There were also limitations within RSA-911 data elements. For instance, while data fields allowed for exploration of self-employment outcomes, they did not include indicators such as whether the business was incorporated. Likewise, although 911 data included dollar amounts of purchased services, it did not include how these dollars were distributed across services or for business start-up.

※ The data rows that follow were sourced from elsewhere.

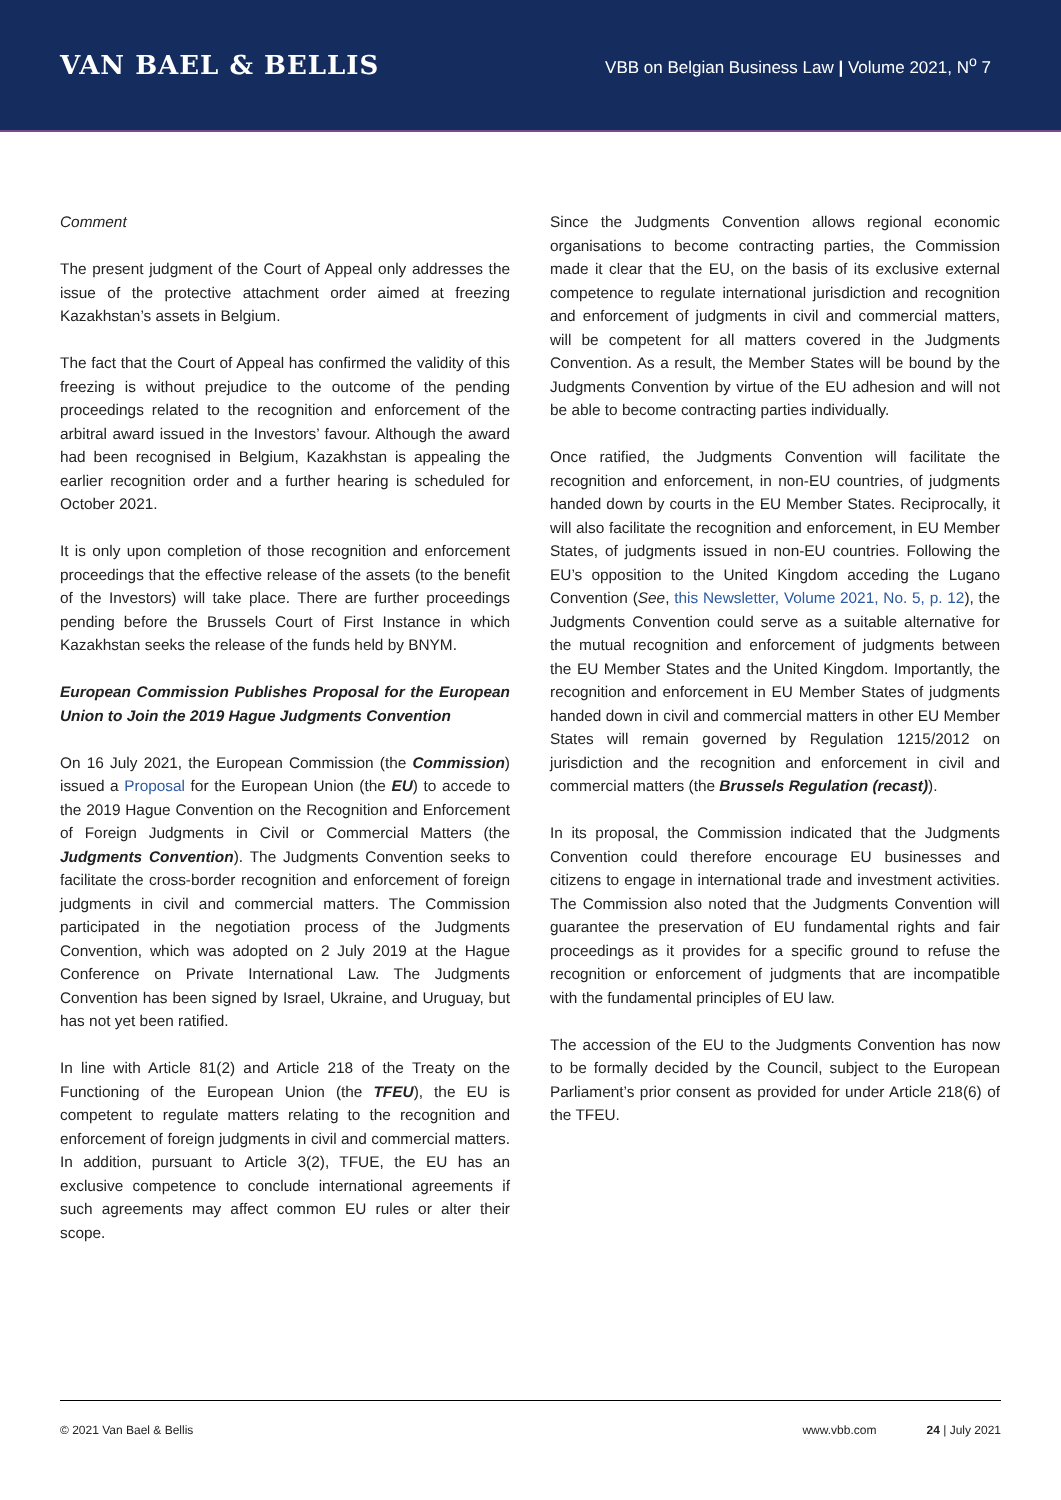VAN BAEL & BELLIS
VBB on Belgian Business Law | Volume 2021, N<sup>o</sup> 7
Comment
The present judgment of the Court of Appeal only addresses the issue of the protective attachment order aimed at freezing Kazakhstan’s assets in Belgium.
The fact that the Court of Appeal has confirmed the validity of this freezing is without prejudice to the outcome of the pending proceedings related to the recognition and enforcement of the arbitral award issued in the Investors’ favour. Although the award had been recognised in Belgium, Kazakhstan is appealing the earlier recognition order and a further hearing is scheduled for October 2021.
It is only upon completion of those recognition and enforcement proceedings that the effective release of the assets (to the benefit of the Investors) will take place. There are further proceedings pending before the Brussels Court of First Instance in which Kazakhstan seeks the release of the funds held by BNYM.
European Commission Publishes Proposal for the European Union to Join the 2019 Hague Judgments Convention
On 16 July 2021, the European Commission (the Commission) issued a Proposal for the European Union (the EU) to accede to the 2019 Hague Convention on the Recognition and Enforcement of Foreign Judgments in Civil or Commercial Matters (the Judgments Convention). The Judgments Convention seeks to facilitate the cross-border recognition and enforcement of foreign judgments in civil and commercial matters. The Commission participated in the negotiation process of the Judgments Convention, which was adopted on 2 July 2019 at the Hague Conference on Private International Law. The Judgments Convention has been signed by Israel, Ukraine, and Uruguay, but has not yet been ratified.
In line with Article 81(2) and Article 218 of the Treaty on the Functioning of the European Union (the TFEU), the EU is competent to regulate matters relating to the recognition and enforcement of foreign judgments in civil and commercial matters. In addition, pursuant to Article 3(2), TFUE, the EU has an exclusive competence to conclude international agreements if such agreements may affect common EU rules or alter their scope.
Since the Judgments Convention allows regional economic organisations to become contracting parties, the Commission made it clear that the EU, on the basis of its exclusive external competence to regulate international jurisdiction and recognition and enforcement of judgments in civil and commercial matters, will be competent for all matters covered in the Judgments Convention. As a result, the Member States will be bound by the Judgments Convention by virtue of the EU adhesion and will not be able to become contracting parties individually.
Once ratified, the Judgments Convention will facilitate the recognition and enforcement, in non-EU countries, of judgments handed down by courts in the EU Member States. Reciprocally, it will also facilitate the recognition and enforcement, in EU Member States, of judgments issued in non-EU countries. Following the EU’s opposition to the United Kingdom acceding the Lugano Convention (See, this Newsletter, Volume 2021, No. 5, p. 12), the Judgments Convention could serve as a suitable alternative for the mutual recognition and enforcement of judgments between the EU Member States and the United Kingdom. Importantly, the recognition and enforcement in EU Member States of judgments handed down in civil and commercial matters in other EU Member States will remain governed by Regulation 1215/2012 on jurisdiction and the recognition and enforcement in civil and commercial matters (the Brussels Regulation (recast)).
In its proposal, the Commission indicated that the Judgments Convention could therefore encourage EU businesses and citizens to engage in international trade and investment activities. The Commission also noted that the Judgments Convention will guarantee the preservation of EU fundamental rights and fair proceedings as it provides for a specific ground to refuse the recognition or enforcement of judgments that are incompatible with the fundamental principles of EU law.
The accession of the EU to the Judgments Convention has now to be formally decided by the Council, subject to the European Parliament’s prior consent as provided for under Article 218(6) of the TFEU.
© 2021 Van Bael & Bellis www.vbb.com 24 | July 2021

A final consideration relates to sample size. While data came from a very large sample, there were still instances in which data comparisons were hampered by small cell counts, particularly for agencies focused on blind/low vision populations. Although we could draw tentative conclusions from these data, a larger sample size across geography and agency type would help with overall interpretative power.
Conclusion
As compared to the national average, self-employment is an underutilized employment option within the VR system (Revell, Smith & Inge, 2009, U.S. Census, 2012). Cited reasons for this discrepancy include concerns about self-employment viability, staff capacity to support self-employment, and associated VR case costs related to business start-up. At a minimum, the data showed that self-employment offered a viable employment outcome in terms of weekly earnings and hourly wages. Data also indicated that several agencies had successfully developed staff and resources to support significantly higher rates of self-employment closures. Much could be learned from these states in terms of self-employment delivery practices and strategies to overcome internal capacity barriers. Increased capacity is important, particularly for rural consumers who face more limited competitive employment options.
Additional strategies to enhance self-employment include revised VR policies and procedures and cross-system collaborations to build capacity (Arnold & Ipsen, 2005; ODEP, 2013). For instance, a synthesis of findings from the ODEP START-UP self-employment demonstration projects suggested that “RSA could articulate policies specific to self-employment, including curricula for youth approaching transition, certification, and training for providers to guide people with disabilities in developing small businesses, and financial support for the small business development process...” (ODEP, 2013, p. 33). Likewise, demonstrations highlighted how VR capacity might be increased through interagency linkages with Small Business Development Centers (SBDCs) or other related workforce programs and through training initiatives (ODEP, 2013).
A comprehensive approach to improving self-employment outcomes benefits people with disabilities and their communities by providing employment opportunities and small business development in rural communities. Self-employment promotes independence and should be supported as a viable and sustaining employment outcome.
Conflict of interest
The authors have no conflict of interest to report.
Footnotes
Acknowledgments
This research was supported by a grant (H133B080023) from the National Institute on Disability and Rehabilitation Research, Department of Education. The opinions reflect those of the authors and are not necessarily those of the funding agency.